I continued not believing it, well I didn't give it much thought, but I guess they are in the same ballpark. Anyway, a few months back the trailer first appeared, and I was immediately sold. It was in the same world but it looked like a vastly different type of film. This is a good thing, the last thing we want is a copy of what came before.
The film begins with a whirlwind look at Aldous Snow's career, his band, his relationship with fellow star Jackie Q (Rose Byrne), his solo career, substance abuse issues, the works compressed into a few minutes. We then shift gears and catch up Aaron Green, a low-level employee at a major record label run by a man named Sergio (Sean Combs). Sergio is looking for new ways to bring in revenue in this rapidly changing industry. Aaron has the idea of having an anniversary concert celebrating a big live album from years earlier, Aldous Snow at the Greek Theater. Sergio loves the idea and sends Aaron to the UK to gather him up and bring back for the show.

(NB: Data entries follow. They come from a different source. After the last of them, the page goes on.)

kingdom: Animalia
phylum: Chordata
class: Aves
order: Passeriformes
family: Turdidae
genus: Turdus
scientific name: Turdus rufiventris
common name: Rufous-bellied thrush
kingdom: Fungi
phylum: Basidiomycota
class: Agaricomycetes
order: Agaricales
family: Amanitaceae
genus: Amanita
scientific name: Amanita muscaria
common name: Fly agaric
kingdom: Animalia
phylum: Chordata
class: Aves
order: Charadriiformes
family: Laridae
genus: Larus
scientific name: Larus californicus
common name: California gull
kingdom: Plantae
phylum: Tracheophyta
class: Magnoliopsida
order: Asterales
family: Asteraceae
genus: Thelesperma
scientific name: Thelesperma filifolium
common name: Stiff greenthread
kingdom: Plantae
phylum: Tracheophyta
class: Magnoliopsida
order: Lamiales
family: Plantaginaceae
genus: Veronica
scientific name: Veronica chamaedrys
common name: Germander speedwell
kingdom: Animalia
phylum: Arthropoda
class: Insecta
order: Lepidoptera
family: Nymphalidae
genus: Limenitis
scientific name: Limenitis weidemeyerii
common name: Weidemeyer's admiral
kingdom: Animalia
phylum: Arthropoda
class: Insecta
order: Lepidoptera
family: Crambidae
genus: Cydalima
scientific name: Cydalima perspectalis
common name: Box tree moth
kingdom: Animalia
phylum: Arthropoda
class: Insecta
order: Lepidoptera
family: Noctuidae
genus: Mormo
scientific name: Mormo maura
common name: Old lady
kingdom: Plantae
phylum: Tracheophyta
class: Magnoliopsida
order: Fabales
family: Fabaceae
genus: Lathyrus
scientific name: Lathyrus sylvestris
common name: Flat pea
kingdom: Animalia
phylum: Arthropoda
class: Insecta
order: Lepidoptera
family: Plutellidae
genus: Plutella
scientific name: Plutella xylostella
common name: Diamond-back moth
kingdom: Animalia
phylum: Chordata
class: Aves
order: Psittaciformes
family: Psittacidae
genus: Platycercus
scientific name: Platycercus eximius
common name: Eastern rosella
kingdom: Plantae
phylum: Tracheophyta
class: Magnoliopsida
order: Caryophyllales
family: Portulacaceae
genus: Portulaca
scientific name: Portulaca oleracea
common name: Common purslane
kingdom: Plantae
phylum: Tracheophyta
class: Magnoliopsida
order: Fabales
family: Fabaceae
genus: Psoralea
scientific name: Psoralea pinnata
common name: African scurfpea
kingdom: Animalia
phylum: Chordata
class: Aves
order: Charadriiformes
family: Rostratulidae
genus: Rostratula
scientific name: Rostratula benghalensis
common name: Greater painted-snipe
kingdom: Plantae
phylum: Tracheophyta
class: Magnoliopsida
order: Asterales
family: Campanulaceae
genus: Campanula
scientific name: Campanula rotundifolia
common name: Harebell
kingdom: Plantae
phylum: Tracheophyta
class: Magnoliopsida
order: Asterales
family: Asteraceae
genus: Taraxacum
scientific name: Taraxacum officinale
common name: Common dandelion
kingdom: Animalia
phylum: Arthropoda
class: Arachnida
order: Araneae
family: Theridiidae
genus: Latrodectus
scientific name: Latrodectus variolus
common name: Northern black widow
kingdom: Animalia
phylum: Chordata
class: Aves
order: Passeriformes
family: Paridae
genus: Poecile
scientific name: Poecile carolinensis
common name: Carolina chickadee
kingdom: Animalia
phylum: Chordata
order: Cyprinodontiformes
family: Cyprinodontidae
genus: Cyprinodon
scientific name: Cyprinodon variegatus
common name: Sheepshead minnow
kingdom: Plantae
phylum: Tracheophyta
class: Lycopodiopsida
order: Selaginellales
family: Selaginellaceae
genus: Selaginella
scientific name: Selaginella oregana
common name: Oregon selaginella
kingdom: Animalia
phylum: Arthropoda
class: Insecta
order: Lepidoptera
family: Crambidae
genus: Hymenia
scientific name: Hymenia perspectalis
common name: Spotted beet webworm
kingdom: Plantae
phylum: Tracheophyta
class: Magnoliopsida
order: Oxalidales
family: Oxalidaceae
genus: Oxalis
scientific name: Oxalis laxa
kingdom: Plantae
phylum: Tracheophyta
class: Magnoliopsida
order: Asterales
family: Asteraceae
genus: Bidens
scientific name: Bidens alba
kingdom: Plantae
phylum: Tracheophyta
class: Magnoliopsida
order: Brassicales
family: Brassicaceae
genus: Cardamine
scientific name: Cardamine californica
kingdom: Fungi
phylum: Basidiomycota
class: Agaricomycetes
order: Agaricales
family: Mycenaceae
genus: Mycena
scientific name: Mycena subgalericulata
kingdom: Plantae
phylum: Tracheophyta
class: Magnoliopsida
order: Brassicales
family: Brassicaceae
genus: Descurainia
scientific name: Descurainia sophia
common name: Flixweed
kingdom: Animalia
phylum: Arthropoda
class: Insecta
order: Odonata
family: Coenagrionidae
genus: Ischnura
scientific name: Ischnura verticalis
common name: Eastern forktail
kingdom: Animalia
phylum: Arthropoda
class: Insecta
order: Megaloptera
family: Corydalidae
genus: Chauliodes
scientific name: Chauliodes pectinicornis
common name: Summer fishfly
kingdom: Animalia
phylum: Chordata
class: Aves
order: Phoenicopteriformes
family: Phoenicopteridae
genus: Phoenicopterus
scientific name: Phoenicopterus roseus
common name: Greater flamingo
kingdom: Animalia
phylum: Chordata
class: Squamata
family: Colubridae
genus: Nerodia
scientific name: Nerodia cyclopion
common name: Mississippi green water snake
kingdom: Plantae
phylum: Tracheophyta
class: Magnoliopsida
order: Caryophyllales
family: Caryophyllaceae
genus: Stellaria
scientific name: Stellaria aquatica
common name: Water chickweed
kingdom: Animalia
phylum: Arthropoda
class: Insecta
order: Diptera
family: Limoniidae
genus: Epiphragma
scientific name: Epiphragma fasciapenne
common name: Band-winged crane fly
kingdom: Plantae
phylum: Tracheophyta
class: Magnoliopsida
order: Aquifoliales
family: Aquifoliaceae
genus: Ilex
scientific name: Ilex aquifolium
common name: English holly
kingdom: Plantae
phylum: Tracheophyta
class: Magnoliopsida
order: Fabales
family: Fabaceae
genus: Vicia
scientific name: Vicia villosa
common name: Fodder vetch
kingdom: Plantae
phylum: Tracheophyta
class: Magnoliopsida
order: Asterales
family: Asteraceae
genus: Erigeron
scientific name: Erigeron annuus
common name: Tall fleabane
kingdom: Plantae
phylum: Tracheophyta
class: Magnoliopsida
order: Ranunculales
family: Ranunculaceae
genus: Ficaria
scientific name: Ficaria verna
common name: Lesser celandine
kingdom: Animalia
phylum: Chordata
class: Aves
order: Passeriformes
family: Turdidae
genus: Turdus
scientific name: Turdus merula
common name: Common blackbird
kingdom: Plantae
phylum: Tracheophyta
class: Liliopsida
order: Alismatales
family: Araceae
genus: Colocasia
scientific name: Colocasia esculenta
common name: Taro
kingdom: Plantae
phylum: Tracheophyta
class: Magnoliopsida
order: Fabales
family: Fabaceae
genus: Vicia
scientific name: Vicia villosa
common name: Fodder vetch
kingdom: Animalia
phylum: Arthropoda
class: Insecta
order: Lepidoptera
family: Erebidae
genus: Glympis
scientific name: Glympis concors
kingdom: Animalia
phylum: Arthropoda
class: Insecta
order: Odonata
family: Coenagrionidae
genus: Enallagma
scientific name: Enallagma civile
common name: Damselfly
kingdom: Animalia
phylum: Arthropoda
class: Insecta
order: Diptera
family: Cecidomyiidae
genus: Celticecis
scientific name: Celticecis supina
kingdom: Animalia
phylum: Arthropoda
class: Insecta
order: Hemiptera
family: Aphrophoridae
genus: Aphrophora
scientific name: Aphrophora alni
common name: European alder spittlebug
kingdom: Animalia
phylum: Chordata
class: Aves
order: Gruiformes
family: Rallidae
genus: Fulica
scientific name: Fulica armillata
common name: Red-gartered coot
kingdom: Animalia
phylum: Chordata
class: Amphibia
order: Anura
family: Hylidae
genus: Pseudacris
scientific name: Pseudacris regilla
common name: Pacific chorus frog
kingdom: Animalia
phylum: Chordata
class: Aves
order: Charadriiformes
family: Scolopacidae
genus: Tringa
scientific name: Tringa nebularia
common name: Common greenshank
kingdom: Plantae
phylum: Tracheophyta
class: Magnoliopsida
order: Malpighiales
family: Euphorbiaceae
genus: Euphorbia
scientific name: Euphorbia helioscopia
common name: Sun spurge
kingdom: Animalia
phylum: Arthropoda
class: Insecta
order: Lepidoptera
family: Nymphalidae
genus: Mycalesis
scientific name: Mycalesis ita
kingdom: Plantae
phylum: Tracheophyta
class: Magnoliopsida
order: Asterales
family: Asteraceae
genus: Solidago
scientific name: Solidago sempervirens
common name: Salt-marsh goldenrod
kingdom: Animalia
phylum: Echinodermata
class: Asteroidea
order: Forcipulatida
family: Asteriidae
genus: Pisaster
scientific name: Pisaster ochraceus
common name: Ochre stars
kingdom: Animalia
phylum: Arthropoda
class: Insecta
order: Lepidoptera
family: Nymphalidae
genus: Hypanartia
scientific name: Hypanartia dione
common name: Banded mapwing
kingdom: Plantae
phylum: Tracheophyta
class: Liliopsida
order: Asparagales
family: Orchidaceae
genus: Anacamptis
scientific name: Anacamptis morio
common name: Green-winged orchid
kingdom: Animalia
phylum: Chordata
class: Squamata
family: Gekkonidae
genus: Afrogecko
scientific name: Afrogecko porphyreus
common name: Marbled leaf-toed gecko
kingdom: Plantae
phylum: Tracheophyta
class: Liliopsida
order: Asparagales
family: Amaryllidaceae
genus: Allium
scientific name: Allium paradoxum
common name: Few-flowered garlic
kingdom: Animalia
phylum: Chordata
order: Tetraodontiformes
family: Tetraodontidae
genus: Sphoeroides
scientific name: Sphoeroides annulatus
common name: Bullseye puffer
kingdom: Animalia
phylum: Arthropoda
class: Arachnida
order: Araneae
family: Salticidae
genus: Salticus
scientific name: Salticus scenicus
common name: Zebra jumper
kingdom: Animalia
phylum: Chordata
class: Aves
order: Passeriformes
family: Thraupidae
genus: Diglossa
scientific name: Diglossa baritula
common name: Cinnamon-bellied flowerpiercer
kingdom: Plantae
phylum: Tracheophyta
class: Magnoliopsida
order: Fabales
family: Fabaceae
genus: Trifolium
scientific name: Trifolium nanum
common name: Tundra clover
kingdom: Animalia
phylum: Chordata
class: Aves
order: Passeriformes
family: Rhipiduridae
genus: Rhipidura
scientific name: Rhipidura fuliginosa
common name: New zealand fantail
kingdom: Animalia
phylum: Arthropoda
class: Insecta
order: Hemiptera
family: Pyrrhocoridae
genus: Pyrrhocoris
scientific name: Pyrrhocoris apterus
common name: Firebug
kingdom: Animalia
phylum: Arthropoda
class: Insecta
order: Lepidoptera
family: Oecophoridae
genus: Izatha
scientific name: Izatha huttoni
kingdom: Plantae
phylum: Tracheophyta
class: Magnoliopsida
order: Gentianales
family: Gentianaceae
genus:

That sums up the plot of the film. Sounds simple enough, right? You're right, it is. Fortunately, it is filled up with lots of big laughs, raunchy laughs, goofy laughs, and other sorts of laughs. Yes, this is a very funny film. However, it is not all about the laughs. Buried in there, in between the laughs is a big heart. It explores relationships, loss, longing, and the hurt that goes along with them. Those heavy themes and ideas are buried in there and kind of sneak up on you in between the comic beats.
Get Him to the Greek is structured similar to a road movie with our central duo careening wildly from stop to stop getting into all manner of trouble as guys are wont to do when they are not under direct supervision. One is a man child with impulse control issues and the other is getting his first real taste of adulthood, thrust into the moment he is not prepared for and is forced to find a way to deal lest he get swept away in the current. For a good portion of the film he does get swept up in that current, with letting up at moments to allow them some perspective before getting swept up again.
It is very interesting watching Aldous and Aaron as they explore their similar relationship situations and slowly come to an understanding, a sort of middle ground. Aldous is figuring out what is missing in his life, the mistakes of his past and while he retains the rock star, he finds relationship maturity. As for Aaron, he and his girlfriend have reached a period where they are either going to the next level or they are going to crumble.
There is something else that came to mind was the idea of the rock star and how it has changed over the years. Russell Brand's Aldous Snow is a rock star in the classic sense, well the 80's sense. You know, sex, drugs, and rock and roll. He acts in an outrageous fashion, has a gigantic personality, a big ego, issues with substance abuse, the whole nine yards. The fans go crazy for him. I was thinking of how the rock star has been dying and the throngs of fans that get all the attention keep getting younger and younger. I yearn for the days of the rock star. I mean, my music is still out there to be found, but it would be great to have some rock stars again. Maybe not or maybe I am just looking in the wrong places. Whatever the case, Russell Brand is a comedic rock star.
Jonah Hill does a good job playing his opposite. The guy is funny, he has this nervous way about him that works. He character is very grounded, but also a bit naive and when he gets out on his own he quickly becomes overwhelmed. It is fun watching him try to deal an come to grips with what is going on and his attempts to regain control. Just remember to keep petting the furry wall.
Bottomline. Funny movie. One of the funniest of the year. It proved to be considerably deeper than I expected it to be and a good deal stranger. We also witnessed P. Diddy being very, very funny. This is a strong companion piece to the first film, different, but they go well as a set of films dealing with people and relationships in the guise of raunchy comedy.